• **Study text**:
※ ※ ※

Question on binary search Trie
- From: matt <rottyguy70@xxxxxxxxx>
- Date: Thu, 22 Nov 2007 07:07:34 -0800 (PST)
Hello, I'm reading a paper that refers to using a (Digital) Binary
Search Trie to map keys into a table full of buckets. The trie is
comprised of the bits of the key (in reverse order). It is intended
to easily support manipulation of the "buckets" in the table (addition/
removal). My question refers to rebalancing the trie on removal of
nodes. I'll provide an example below (unfortunately, I have trouble
documenting tries in messages so forgive any formatting issues).
Given the following binary keys, their bucket mapping, and values
contained in said bucket.
00->Bucket A->gary, lori
01->Bucket B->kim
* (root)
0 (parent)
0 (A:gary, lori) 1 (B:kim)

※ ※ ※

• **Information**:

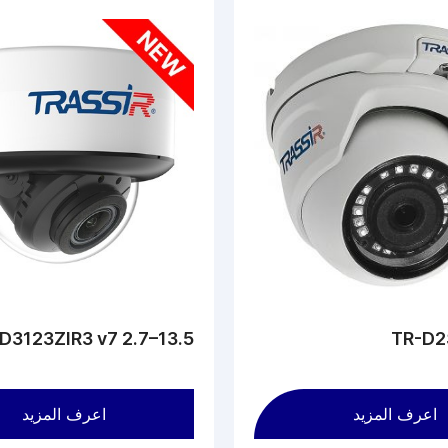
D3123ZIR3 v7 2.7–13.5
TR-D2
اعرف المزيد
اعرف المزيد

※ ※ ※

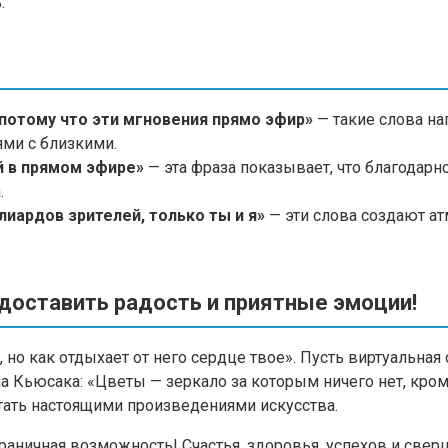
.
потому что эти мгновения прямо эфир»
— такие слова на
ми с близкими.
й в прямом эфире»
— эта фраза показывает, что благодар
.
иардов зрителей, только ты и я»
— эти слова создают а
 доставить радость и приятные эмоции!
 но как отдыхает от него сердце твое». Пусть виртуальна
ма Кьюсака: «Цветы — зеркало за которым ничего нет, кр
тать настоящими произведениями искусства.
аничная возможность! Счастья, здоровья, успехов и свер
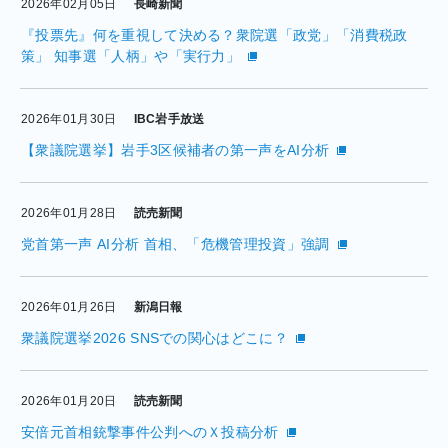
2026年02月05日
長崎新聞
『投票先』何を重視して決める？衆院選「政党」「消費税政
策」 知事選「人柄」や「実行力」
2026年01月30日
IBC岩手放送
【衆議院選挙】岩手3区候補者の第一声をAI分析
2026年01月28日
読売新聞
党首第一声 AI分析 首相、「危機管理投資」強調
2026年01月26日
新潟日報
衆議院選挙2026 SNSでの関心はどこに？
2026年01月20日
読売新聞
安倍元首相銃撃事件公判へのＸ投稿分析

※ ※ ※

• **Tasks and exercises**:
- A) From the forum post about the binary search trie, answer these:
(i) In what order are the bits of the key taken to form the trie?
(ii) Which bucket does the key 01 map to, and what value does that bucket hold?
(iii) What operation does the poster's question about rebalancing concern?
- B) Carry on the forum post about the binary search trie from the point where it stops.

• **Results for the exercise**:
- A)
(i) In reverse order.
(ii) Bucket B, which holds kim.
(iii) The removal of nodes from the trie.

- B)
Here the removal of gary or kim would promote the other bucket to the
parent (0) node and thus any searches (or insertion) for gary, lori or
kim will still work correctly and refer to the newly promoted bucket
since all keys share the 0th LSB. This I understand. It is when the
trie is deeper that is causing me confusion. Following the same
example, let's add more values
00->Bucket A->gary, lori
010->Bucket B->kim
011->Bucket C->tom
*
0 (parent) 1 (Z)
0(A) 1
0(B) 1(C)
Again, appologies for any misformatting on the trie. So what happens
here when we remove Bucket A? Do both Bucket B and C (and any of
their children) get promoted to parent 0 since they only share the 0
LSB with A? Thus:
*
0 (B,C, {all children of B&C}) 1 (Z)
Is this correct?
TIA
.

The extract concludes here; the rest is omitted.